- _What is being asked_: Return the records from the first line through the line containing "1,1,$1+$1,$4,$5*", and leave out the pictures.

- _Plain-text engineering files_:
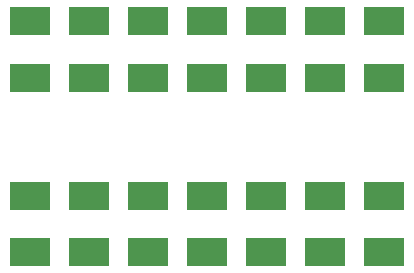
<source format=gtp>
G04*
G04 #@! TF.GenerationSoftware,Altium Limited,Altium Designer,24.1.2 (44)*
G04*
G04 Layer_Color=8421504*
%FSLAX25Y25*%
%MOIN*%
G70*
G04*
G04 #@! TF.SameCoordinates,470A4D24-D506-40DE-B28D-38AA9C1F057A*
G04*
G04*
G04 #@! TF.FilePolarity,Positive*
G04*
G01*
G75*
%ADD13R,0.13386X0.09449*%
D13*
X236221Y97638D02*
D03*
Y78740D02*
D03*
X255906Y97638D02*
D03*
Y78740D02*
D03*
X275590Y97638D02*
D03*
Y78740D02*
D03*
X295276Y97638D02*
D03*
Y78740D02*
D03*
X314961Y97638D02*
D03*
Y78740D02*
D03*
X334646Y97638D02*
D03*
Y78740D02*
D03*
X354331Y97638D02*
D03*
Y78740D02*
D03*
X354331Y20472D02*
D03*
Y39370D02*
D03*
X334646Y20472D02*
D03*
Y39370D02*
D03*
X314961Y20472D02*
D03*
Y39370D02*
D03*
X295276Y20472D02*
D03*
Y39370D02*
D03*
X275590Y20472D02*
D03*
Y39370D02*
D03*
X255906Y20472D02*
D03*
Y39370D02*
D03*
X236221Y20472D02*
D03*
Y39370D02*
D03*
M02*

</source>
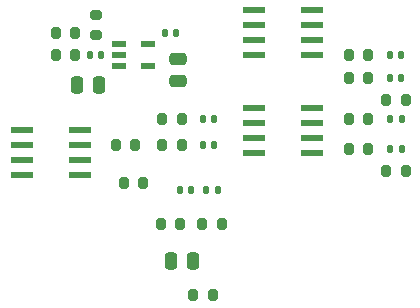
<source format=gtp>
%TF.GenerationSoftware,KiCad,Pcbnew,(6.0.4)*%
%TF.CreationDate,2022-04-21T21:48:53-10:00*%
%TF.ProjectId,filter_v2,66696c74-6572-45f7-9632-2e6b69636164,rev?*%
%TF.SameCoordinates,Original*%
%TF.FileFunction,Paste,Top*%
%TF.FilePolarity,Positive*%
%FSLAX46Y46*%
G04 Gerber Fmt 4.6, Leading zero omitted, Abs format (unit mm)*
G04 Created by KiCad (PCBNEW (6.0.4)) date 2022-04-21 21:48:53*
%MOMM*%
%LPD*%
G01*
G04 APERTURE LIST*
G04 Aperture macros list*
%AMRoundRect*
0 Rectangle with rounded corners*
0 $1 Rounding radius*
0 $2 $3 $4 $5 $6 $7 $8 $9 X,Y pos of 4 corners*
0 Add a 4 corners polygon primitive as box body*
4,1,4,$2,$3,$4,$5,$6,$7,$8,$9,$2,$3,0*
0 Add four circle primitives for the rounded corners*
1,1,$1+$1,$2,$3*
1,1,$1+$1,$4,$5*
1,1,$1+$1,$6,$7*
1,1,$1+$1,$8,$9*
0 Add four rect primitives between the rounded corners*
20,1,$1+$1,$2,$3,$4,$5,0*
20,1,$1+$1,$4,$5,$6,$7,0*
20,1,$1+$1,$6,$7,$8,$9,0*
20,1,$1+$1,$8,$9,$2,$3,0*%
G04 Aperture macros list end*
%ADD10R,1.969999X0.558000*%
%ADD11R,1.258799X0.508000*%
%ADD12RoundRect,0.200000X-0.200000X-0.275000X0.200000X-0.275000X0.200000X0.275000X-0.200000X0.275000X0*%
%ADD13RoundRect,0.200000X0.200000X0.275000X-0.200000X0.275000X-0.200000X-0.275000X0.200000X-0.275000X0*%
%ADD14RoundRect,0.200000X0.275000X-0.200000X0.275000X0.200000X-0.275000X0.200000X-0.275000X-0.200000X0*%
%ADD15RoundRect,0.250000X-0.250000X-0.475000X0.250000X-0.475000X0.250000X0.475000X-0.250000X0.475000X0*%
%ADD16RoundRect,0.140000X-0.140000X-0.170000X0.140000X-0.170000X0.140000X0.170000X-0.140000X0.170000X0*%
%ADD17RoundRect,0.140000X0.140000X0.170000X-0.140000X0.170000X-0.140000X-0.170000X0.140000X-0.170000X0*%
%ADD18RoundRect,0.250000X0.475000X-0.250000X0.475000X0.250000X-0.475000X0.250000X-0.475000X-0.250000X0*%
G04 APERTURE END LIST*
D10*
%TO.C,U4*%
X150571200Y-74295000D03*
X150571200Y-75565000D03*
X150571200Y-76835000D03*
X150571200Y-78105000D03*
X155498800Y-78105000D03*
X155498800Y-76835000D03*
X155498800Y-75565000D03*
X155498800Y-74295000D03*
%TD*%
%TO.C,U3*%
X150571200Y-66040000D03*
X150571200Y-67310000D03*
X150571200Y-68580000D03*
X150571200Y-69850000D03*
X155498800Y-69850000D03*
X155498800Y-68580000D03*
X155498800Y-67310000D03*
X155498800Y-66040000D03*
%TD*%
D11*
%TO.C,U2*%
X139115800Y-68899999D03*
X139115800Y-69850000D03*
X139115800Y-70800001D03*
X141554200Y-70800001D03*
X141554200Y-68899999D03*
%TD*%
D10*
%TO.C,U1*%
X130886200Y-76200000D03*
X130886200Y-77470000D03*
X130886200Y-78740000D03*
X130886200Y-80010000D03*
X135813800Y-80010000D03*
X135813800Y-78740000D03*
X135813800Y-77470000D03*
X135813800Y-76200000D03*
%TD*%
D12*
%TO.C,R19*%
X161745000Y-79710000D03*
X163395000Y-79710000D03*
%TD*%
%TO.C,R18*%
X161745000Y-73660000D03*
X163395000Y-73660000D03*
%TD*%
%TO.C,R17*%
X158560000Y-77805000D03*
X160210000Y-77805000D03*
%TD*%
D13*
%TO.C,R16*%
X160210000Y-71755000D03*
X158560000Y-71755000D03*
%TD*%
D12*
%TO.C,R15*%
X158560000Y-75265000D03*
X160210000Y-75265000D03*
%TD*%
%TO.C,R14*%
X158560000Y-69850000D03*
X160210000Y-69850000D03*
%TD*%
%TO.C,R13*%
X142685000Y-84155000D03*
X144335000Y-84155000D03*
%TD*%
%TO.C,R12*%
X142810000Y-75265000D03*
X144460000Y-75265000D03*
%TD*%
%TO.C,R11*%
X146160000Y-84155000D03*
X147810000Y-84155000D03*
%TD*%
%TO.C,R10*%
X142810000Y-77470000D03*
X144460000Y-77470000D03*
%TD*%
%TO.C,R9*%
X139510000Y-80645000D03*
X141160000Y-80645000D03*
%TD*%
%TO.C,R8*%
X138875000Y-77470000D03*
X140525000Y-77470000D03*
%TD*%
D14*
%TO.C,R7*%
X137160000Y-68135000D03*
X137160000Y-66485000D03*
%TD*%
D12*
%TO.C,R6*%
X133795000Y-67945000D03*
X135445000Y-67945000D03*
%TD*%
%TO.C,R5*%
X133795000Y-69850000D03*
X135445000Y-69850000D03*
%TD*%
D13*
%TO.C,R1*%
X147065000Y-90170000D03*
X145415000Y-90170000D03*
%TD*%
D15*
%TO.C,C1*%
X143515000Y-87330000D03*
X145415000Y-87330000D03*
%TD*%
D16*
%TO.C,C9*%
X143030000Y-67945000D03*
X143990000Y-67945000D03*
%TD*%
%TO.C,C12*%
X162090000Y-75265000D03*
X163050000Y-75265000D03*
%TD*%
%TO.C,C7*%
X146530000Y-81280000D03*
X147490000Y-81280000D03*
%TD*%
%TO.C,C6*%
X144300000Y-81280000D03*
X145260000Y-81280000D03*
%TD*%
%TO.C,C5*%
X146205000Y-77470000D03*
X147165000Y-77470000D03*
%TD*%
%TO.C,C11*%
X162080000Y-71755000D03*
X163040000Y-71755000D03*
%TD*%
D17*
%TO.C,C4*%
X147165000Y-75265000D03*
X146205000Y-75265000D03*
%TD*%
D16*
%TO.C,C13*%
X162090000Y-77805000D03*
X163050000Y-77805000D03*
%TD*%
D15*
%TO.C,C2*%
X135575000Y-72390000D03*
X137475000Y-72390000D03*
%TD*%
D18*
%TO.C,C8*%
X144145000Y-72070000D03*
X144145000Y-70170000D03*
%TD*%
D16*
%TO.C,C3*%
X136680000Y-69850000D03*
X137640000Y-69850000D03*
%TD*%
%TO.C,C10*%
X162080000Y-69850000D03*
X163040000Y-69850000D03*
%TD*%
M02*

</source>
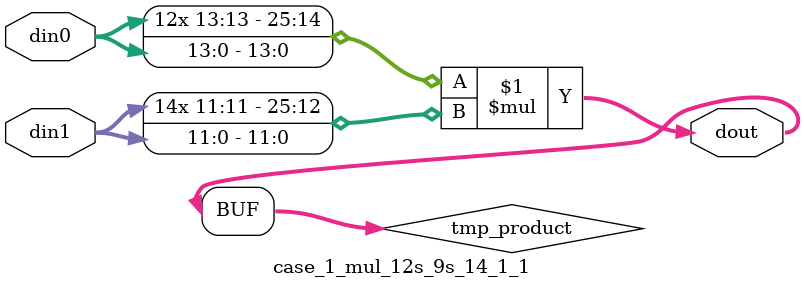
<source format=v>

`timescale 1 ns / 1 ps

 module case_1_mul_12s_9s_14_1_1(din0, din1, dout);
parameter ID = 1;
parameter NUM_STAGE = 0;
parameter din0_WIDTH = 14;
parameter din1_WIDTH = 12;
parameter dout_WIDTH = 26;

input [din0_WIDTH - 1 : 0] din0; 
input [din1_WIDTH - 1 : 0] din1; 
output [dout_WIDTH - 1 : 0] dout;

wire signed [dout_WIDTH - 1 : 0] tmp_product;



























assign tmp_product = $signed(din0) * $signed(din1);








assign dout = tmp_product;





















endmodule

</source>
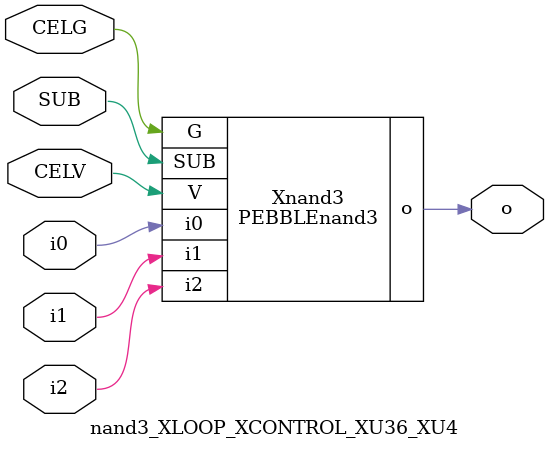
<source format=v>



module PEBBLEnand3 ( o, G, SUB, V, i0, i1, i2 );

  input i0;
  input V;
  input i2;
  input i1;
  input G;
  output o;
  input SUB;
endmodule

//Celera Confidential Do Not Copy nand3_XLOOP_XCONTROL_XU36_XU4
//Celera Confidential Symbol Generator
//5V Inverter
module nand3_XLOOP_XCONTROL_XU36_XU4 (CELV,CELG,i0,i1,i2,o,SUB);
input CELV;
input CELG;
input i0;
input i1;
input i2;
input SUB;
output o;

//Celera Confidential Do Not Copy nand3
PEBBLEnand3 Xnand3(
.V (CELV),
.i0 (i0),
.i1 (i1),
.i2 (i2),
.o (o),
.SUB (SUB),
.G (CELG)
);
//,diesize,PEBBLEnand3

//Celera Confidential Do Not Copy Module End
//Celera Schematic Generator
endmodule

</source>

- _Expected output_:
<source format=gtp>
G04*
G04 #@! TF.GenerationSoftware,Altium Limited,Altium Designer,24.1.2 (44)*
G04*
G04 Layer_Color=8421504*
%FSLAX25Y25*%
%MOIN*%
G70*
G04*
G04 #@! TF.SameCoordinates,470A4D24-D506-40DE-B28D-38AA9C1F057A*
G04*
G04*
G04 #@! TF.FilePolarity,Positive*
G04*
G01*
G75*
%ADD13R,0.13386X0.09449*%
D13*
X236221Y97638D02*
D03*
Y78740D02*
D03*
X255906Y97638D02*
D03*
Y78740D02*
D03*
X275590Y97638D02*
D03*
Y78740D02*
D03*
X295276Y97638D02*
D03*
Y78740D02*
D03*
X314961Y97638D02*
D03*
Y78740D02*
D03*
X334646Y97638D02*
D03*
Y78740D02*
D03*
X354331Y97638D02*
D03*
Y78740D02*
D03*
X354331Y20472D02*
D03*
Y39370D02*
D03*
X334646Y20472D02*
D03*
Y39370D02*
D03*
X314961Y20472D02*
D03*
Y39370D02*
D03*
X295276Y20472D02*
D03*
Y39370D02*
D03*
X275590Y20472D02*
D03*
Y39370D02*
D03*
X255906Y20472D02*
D03*
Y39370D02*
D03*
X236221Y20472D02*
D03*
Y39370D02*
D03*
M02*

</source>
<source format=gtp>
%TF.GenerationSoftware,KiCad,Pcbnew,(6.0.4)*%
%TF.CreationDate,2022-04-21T21:48:53-10:00*%
%TF.ProjectId,filter_v2,66696c74-6572-45f7-9632-2e6b69636164,rev?*%
%TF.SameCoordinates,Original*%
%TF.FileFunction,Paste,Top*%
%TF.FilePolarity,Positive*%
%FSLAX46Y46*%
G04 Gerber Fmt 4.6, Leading zero omitted, Abs format (unit mm)*
G04 Created by KiCad (PCBNEW (6.0.4)) date 2022-04-21 21:48:53*
%MOMM*%
%LPD*%
G01*
G04 APERTURE LIST*
G04 Aperture macros list*
%AMRoundRect*
0 Rectangle with rounded corners*
0 $1 Rounding radius*
0 $2 $3 $4 $5 $6 $7 $8 $9 X,Y pos of 4 corners*
0 Add a 4 corners polygon primitive as box body*
4,1,4,$2,$3,$4,$5,$6,$7,$8,$9,$2,$3,0*
0 Add four circle primitives for the rounded corners*
1,1,$1+$1,$2,$3*
1,1,$1+$1,$4,$5*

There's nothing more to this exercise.